Ses parents l'ont envoyé durant toute sa jeunesse, donc déjà pendant la guerre à Shaffhouse et à Bâle,  au bord du Rhin, le Rhin des montagnes et le Rhin de la ligue hanséatique. Verticalement, sa première imprégnation a été celle du Rhin, puis pour la peinture murale celle de  l'Italie où il eut même une maison en Toscane. Il commença à peindre encore puber perdu dans un cabanon au bord d'un ruisseau, en pleine nature. Il dira : c'est sont horizontalité.

 

Après des études qui ne demandent pas de comentaire, il enseigna durant 30 ans tout en menant des projets inovant dans la question des arts plastiques et de leur insertion dans un monde en mutation. Plusieurs de ces projets sont toujours d'actualité. 

Pire: la prise en compte de la Révélation d'Arès les a aiguisé, donnant des indications précises pour un monde qui doit changer, clarifiant des questions autours desquelles nous avons rôdé si longtemps comme des loups.

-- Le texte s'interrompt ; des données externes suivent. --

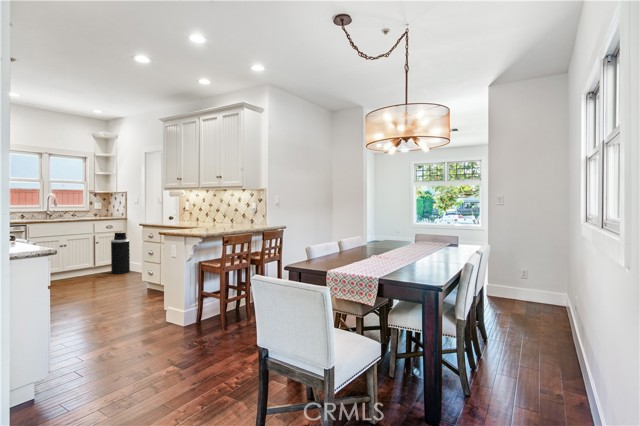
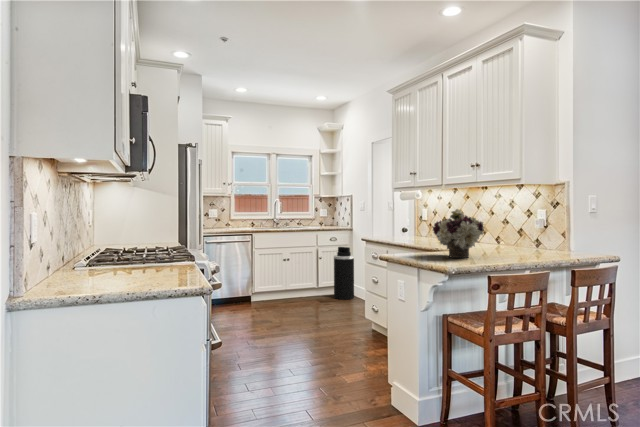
flower arrangement: none [192,203,222,230] -> present [433,209,484,258]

Dans la culture, peu de chose nous aide ici. Antoine piron a donc décidé d'ausculter son savoir-faire d'artiste/artisan, soit la pratique de l'esquisse, qui est le "moment chaud de la création"(Diderot) et qu'il avait déjà valorisé par une exposition des artistes genevois intitulée "l'esquisse".

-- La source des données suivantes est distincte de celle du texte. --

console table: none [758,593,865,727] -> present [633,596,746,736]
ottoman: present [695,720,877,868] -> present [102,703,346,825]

La question de l'esquisse sauve l'essentiel de ce qui est singulier, personnel, unique dans la création artistique. Mais pour qu'elle existe il

a fallu y lier question de l'environnement à celle du cadre au sens large, ce qui, pour ce projet, motive la conjonction entre la numestampe et sa circulation, donc d'abord au sein d'un petit groupe d'amateurs.